# [WHAT IS BEING ASKED]
Write out the listing below again, switching every "chart" to "graph" and keeping everything else the same. Leave out the pictures.

# [INPUT DATA]
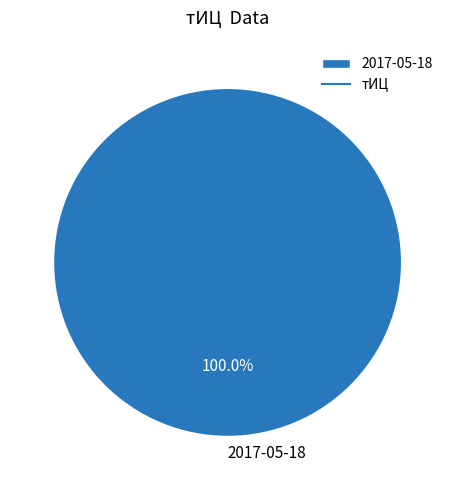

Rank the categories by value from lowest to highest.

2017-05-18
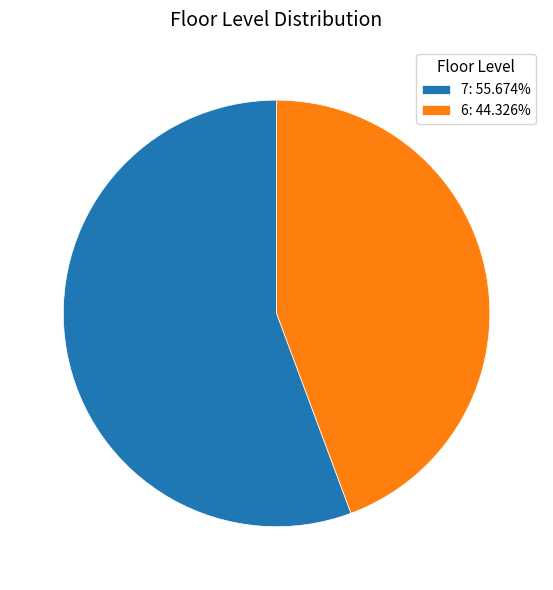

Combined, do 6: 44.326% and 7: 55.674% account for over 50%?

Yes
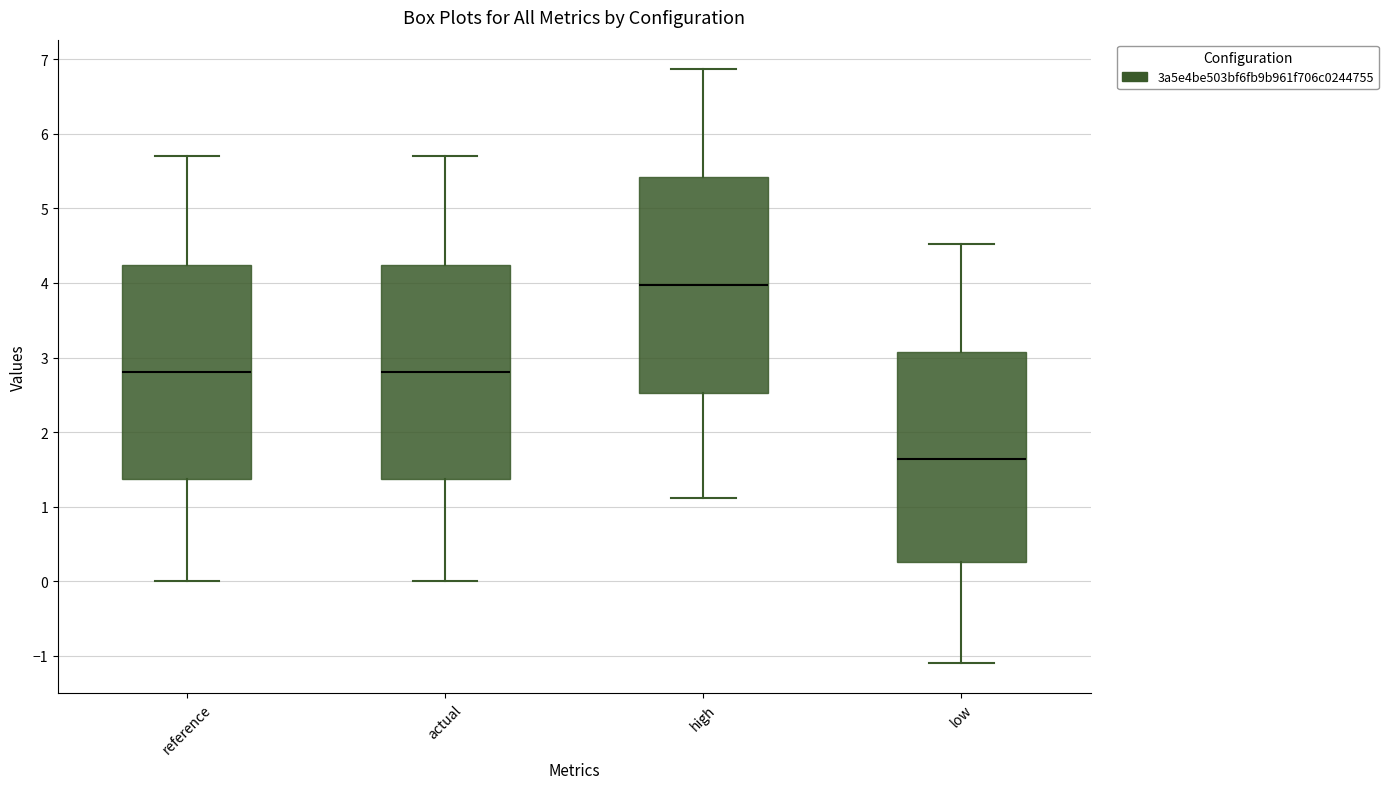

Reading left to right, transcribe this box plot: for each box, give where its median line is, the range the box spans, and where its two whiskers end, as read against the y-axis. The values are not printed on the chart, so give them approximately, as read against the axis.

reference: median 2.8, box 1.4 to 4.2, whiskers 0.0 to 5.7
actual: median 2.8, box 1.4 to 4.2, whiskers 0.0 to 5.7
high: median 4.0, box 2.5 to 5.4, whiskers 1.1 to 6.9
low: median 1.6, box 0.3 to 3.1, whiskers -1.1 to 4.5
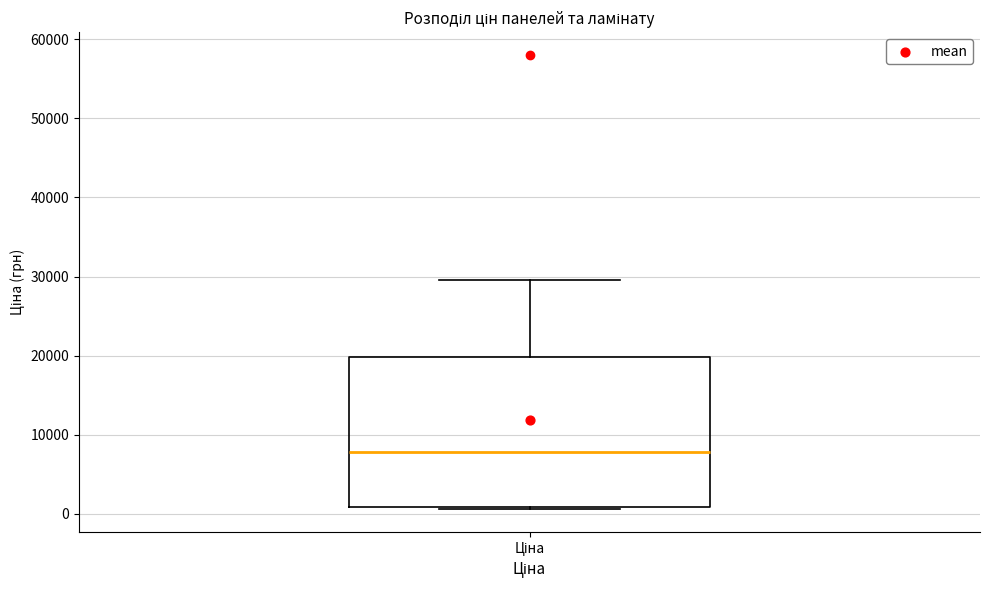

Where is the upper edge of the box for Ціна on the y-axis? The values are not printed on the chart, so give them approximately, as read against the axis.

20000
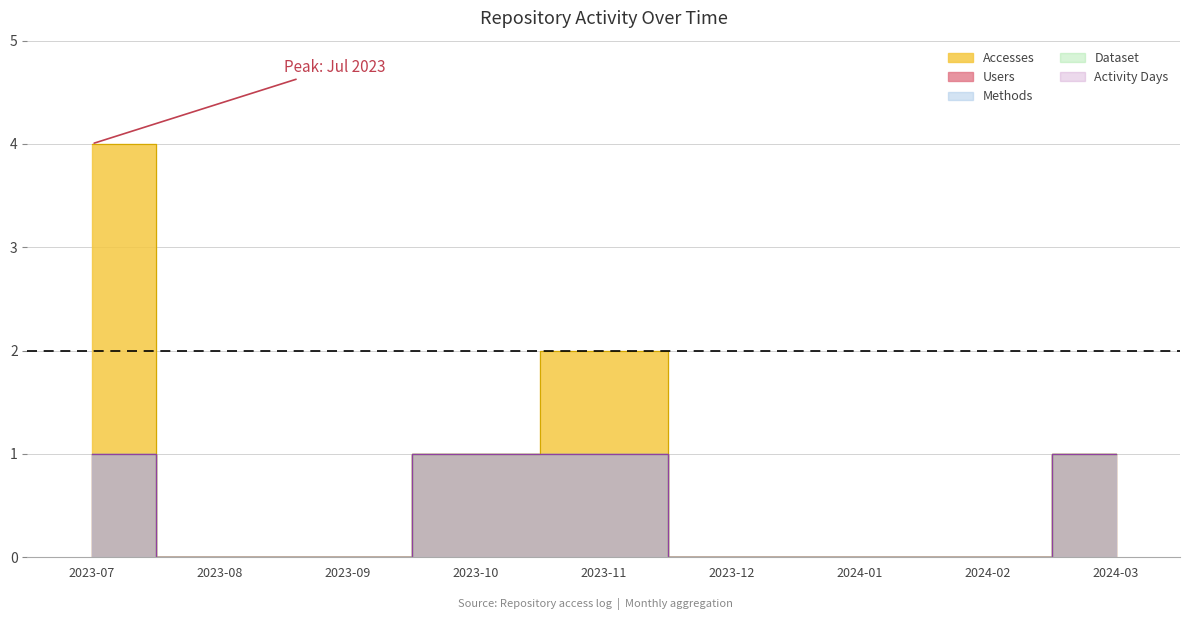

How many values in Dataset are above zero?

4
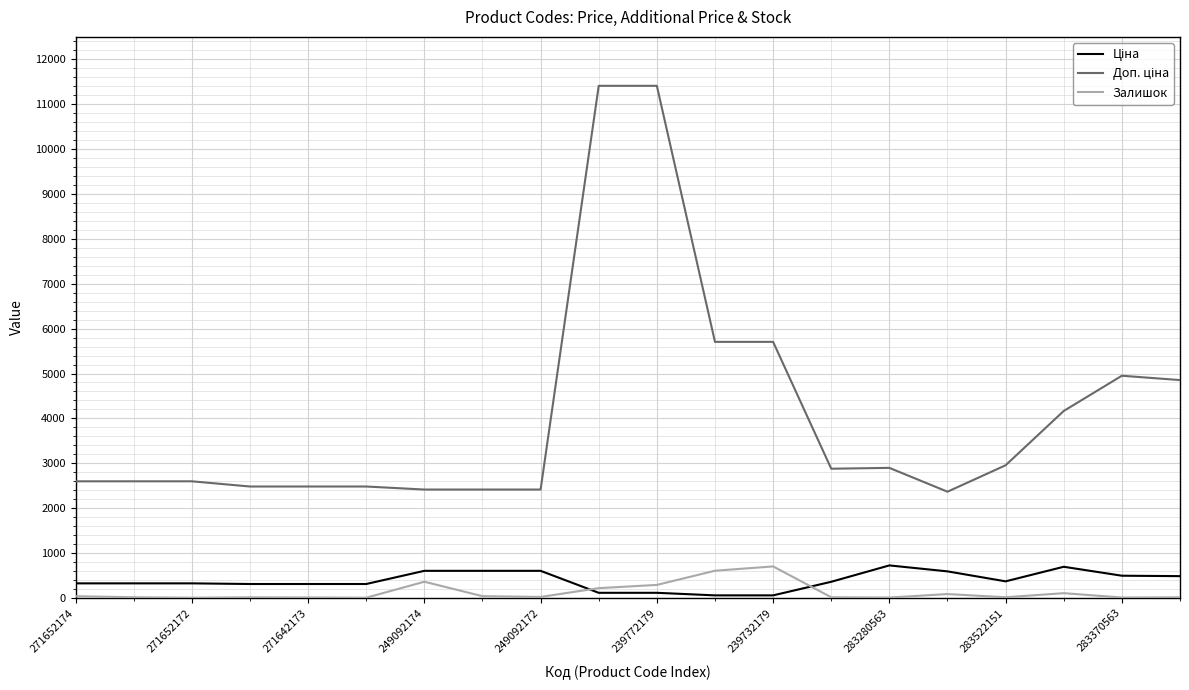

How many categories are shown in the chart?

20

# [RESPONSE AREA]
Rank the categories by value from lowest to highest.

2017-05-18

Combined, do 6: 44.326% and 7: 55.674% account for over 50%?

Yes

Reading left to right, transcribe this box plot: for each box, give where its median line is, the range the box spans, and where its two whiskers end, as read against the y-axis. The values are not printed on the graph, so give them approximately, as read against the axis.

reference: median 2.8, box 1.4 to 4.2, whiskers 0.0 to 5.7
actual: median 2.8, box 1.4 to 4.2, whiskers 0.0 to 5.7
high: median 4.0, box 2.5 to 5.4, whiskers 1.1 to 6.9
low: median 1.6, box 0.3 to 3.1, whiskers -1.1 to 4.5

Where is the upper edge of the box for Ціна on the y-axis? The values are not printed on the graph, so give them approximately, as read against the axis.

20000

How many values in Dataset are above zero?

4

How many categories are shown in the graph?

20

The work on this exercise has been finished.